### Work instructions
All of the records need to be retyped exactly, with no line dropped.
-----
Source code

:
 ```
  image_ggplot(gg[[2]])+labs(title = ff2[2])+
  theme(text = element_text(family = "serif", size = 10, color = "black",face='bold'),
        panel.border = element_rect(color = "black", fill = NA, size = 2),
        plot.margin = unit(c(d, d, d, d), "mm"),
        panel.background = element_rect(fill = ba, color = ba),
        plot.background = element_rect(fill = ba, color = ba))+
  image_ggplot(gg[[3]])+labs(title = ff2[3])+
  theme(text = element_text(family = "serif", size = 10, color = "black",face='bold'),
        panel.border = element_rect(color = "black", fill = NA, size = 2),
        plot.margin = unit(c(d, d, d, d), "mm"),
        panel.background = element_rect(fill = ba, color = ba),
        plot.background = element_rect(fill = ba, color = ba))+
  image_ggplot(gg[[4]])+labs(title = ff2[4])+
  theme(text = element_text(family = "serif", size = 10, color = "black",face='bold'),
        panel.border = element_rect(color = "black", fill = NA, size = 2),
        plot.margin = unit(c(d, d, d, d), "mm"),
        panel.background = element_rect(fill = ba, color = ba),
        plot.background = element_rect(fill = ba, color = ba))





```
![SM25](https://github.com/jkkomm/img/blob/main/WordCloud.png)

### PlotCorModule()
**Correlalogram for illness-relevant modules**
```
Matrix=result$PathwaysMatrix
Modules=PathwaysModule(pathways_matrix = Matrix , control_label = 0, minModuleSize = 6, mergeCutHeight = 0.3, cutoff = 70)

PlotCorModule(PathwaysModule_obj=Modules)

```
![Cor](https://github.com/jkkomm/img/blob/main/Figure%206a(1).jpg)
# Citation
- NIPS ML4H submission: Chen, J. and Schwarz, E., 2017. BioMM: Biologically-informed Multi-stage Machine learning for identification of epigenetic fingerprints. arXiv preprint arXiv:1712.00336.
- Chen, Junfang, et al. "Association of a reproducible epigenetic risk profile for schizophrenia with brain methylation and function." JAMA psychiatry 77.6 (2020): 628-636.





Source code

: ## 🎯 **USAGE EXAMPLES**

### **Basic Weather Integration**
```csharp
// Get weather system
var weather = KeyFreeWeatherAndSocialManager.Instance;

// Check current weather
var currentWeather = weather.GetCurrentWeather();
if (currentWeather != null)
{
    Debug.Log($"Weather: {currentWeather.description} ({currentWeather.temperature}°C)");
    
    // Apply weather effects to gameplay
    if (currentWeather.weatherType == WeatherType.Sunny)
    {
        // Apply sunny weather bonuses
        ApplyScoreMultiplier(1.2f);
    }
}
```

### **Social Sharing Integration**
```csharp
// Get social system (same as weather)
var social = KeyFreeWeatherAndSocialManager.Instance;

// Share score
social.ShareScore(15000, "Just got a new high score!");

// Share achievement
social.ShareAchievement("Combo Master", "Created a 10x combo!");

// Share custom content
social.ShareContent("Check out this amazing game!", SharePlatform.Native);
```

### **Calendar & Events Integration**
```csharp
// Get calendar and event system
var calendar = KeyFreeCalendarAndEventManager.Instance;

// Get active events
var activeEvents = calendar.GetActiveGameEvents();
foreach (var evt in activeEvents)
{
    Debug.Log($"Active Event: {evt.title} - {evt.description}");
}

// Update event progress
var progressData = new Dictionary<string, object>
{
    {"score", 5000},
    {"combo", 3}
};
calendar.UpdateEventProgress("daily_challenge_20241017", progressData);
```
-----
### Response below
Source code

:
 ```
  image_ggplot(gg[[2]])+labs(title = ff2[2])+
  theme(text = element_text(family = "serif", size = 10, color = "black",face='bold'),
        panel.border = element_rect(color = "black", fill = NA, size = 2),
        plot.margin = unit(c(d, d, d, d), "mm"),
        panel.background = element_rect(fill = ba, color = ba),
        plot.background = element_rect(fill = ba, color = ba))+
  image_ggplot(gg[[3]])+labs(title = ff2[3])+
  theme(text = element_text(family = "serif", size = 10, color = "black",face='bold'),
        panel.border = element_rect(color = "black", fill = NA, size = 2),
        plot.margin = unit(c(d, d, d, d), "mm"),
        panel.background = element_rect(fill = ba, color = ba),
        plot.background = element_rect(fill = ba, color = ba))+
  image_ggplot(gg[[4]])+labs(title = ff2[4])+
  theme(text = element_text(family = "serif", size = 10, color = "black",face='bold'),
        panel.border = element_rect(color = "black", fill = NA, size = 2),
        plot.margin = unit(c(d, d, d, d), "mm"),
        panel.background = element_rect(fill = ba, color = ba),
        plot.background = element_rect(fill = ba, color = ba))





```
![SM25](https://github.com/jkkomm/img/blob/main/WordCloud.png)

### PlotCorModule()
**Correlalogram for illness-relevant modules**
```
Matrix=result$PathwaysMatrix
Modules=PathwaysModule(pathways_matrix = Matrix , control_label = 0, minModuleSize = 6, mergeCutHeight = 0.3, cutoff = 70)

PlotCorModule(PathwaysModule_obj=Modules)

```
![Cor](https://github.com/jkkomm/img/blob/main/Figure%206a(1).jpg)
# Citation
- NIPS ML4H submission: Chen, J. and Schwarz, E., 2017. BioMM: Biologically-informed Multi-stage Machine learning for identification of epigenetic fingerprints. arXiv preprint arXiv:1712.00336.
- Chen, Junfang, et al. "Association of a reproducible epigenetic risk profile for schizophrenia with brain methylation and function." JAMA psychiatry 77.6 (2020): 628-636.





Source code

: ## 🎯 **USAGE EXAMPLES**

### **Basic Weather Integration**
```csharp
// Get weather system
var weather = KeyFreeWeatherAndSocialManager.Instance;

// Check current weather
var currentWeather = weather.GetCurrentWeather();
if (currentWeather != null)
{
    Debug.Log($"Weather: {currentWeather.description} ({currentWeather.temperature}°C)");
    
    // Apply weather effects to gameplay
    if (currentWeather.weatherType == WeatherType.Sunny)
    {
        // Apply sunny weather bonuses
        ApplyScoreMultiplier(1.2f);
    }
}
```

### **Social Sharing Integration**
```csharp
// Get social system (same as weather)
var social = KeyFreeWeatherAndSocialManager.Instance;

// Share score
social.ShareScore(15000, "Just got a new high score!");

// Share achievement
social.ShareAchievement("Combo Master", "Created a 10x combo!");

// Share custom content
social.ShareContent("Check out this amazing game!", SharePlatform.Native);
```

### **Calendar & Events Integration**
```csharp
// Get calendar and event system
var calendar = KeyFreeCalendarAndEventManager.Instance;

// Get active events
var activeEvents = calendar.GetActiveGameEvents();
foreach (var evt in activeEvents)
{
    Debug.Log($"Active Event: {evt.title} - {evt.description}");
}

// Update event progress
var progressData = new Dictionary<string, object>
{
    {"score", 5000},
    {"combo", 3}
};
calendar.UpdateEventProgress("daily_challenge_20241017", progressData);
```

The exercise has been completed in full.